Start of GIVEN RECORDS

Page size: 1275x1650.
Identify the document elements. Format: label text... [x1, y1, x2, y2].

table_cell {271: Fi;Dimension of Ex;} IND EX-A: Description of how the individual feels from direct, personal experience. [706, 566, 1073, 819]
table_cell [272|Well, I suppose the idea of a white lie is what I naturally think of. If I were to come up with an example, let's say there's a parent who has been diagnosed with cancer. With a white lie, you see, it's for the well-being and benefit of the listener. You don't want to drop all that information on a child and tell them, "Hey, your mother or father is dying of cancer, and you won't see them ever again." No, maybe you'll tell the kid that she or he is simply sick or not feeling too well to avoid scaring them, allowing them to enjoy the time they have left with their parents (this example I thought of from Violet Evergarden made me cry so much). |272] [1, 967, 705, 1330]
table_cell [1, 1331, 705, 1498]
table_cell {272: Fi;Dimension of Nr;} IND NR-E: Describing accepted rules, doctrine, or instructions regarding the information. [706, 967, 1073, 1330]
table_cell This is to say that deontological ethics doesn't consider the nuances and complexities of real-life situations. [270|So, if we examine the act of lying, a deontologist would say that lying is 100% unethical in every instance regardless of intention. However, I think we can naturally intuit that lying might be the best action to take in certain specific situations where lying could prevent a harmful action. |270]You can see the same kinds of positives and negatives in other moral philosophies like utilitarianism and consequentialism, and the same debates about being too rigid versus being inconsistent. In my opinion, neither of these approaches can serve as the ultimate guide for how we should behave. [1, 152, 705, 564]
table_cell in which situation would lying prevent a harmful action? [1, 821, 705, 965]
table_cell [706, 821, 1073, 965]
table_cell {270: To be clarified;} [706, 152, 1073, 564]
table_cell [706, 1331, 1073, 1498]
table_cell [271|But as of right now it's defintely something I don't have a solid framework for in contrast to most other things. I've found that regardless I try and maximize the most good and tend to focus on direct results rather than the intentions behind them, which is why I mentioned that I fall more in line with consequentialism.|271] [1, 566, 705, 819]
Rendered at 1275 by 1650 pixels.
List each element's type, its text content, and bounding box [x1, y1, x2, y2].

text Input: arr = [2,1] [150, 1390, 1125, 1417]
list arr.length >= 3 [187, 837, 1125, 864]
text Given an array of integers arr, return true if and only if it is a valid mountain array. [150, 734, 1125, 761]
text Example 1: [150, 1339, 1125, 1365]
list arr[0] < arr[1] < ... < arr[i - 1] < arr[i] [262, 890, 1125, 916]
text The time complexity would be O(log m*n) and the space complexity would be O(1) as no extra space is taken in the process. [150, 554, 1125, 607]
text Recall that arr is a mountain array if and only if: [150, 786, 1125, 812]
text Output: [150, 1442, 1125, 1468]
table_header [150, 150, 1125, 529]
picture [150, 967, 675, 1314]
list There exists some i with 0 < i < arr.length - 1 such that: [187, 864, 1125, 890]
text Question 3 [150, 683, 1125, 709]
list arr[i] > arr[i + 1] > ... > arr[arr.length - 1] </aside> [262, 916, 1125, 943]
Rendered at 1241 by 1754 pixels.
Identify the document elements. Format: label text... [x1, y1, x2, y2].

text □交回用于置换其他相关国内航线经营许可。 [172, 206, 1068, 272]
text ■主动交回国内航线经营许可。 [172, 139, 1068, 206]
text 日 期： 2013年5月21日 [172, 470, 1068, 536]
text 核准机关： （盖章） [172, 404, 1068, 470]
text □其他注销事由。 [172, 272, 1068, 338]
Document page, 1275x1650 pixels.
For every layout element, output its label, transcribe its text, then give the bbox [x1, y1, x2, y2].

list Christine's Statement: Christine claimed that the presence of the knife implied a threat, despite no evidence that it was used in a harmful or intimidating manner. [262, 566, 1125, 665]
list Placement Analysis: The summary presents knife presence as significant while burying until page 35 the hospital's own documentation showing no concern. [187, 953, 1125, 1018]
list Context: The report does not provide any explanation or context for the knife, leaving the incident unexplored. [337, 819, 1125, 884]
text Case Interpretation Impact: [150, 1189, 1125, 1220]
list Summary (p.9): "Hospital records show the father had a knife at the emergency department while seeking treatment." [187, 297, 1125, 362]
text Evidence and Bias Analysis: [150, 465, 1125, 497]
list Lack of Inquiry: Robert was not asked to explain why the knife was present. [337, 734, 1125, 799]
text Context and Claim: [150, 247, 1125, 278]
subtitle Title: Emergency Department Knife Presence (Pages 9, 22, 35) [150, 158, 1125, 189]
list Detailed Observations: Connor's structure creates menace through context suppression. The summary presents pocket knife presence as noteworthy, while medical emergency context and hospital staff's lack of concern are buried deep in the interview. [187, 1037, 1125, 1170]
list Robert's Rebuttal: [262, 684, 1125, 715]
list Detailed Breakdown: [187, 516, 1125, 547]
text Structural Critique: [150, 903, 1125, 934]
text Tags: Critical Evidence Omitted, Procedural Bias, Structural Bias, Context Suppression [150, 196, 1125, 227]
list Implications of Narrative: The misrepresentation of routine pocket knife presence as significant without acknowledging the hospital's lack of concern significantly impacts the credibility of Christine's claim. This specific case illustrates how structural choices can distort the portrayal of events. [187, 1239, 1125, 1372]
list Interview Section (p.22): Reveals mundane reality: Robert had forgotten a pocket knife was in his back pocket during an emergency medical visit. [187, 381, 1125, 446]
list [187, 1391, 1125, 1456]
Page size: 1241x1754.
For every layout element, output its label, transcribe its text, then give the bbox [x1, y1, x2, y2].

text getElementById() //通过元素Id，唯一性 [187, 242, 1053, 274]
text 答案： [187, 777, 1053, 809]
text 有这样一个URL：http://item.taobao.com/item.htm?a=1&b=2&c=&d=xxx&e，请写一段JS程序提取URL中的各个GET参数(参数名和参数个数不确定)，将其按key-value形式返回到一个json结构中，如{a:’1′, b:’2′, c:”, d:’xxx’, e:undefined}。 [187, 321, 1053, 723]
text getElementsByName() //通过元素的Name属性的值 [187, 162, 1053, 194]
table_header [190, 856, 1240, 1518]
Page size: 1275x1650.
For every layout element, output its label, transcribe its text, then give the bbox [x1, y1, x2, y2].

End of GIVEN RECORDS

__TASK__:
Among the lines above, find those with the word "pixels". Copy them.

__WRITTEN SOLUTION__:
Rendered at 1275 by 1650 pixels.
Rendered at 1241 by 1754 pixels.
Document page, 1275x1650 pixels.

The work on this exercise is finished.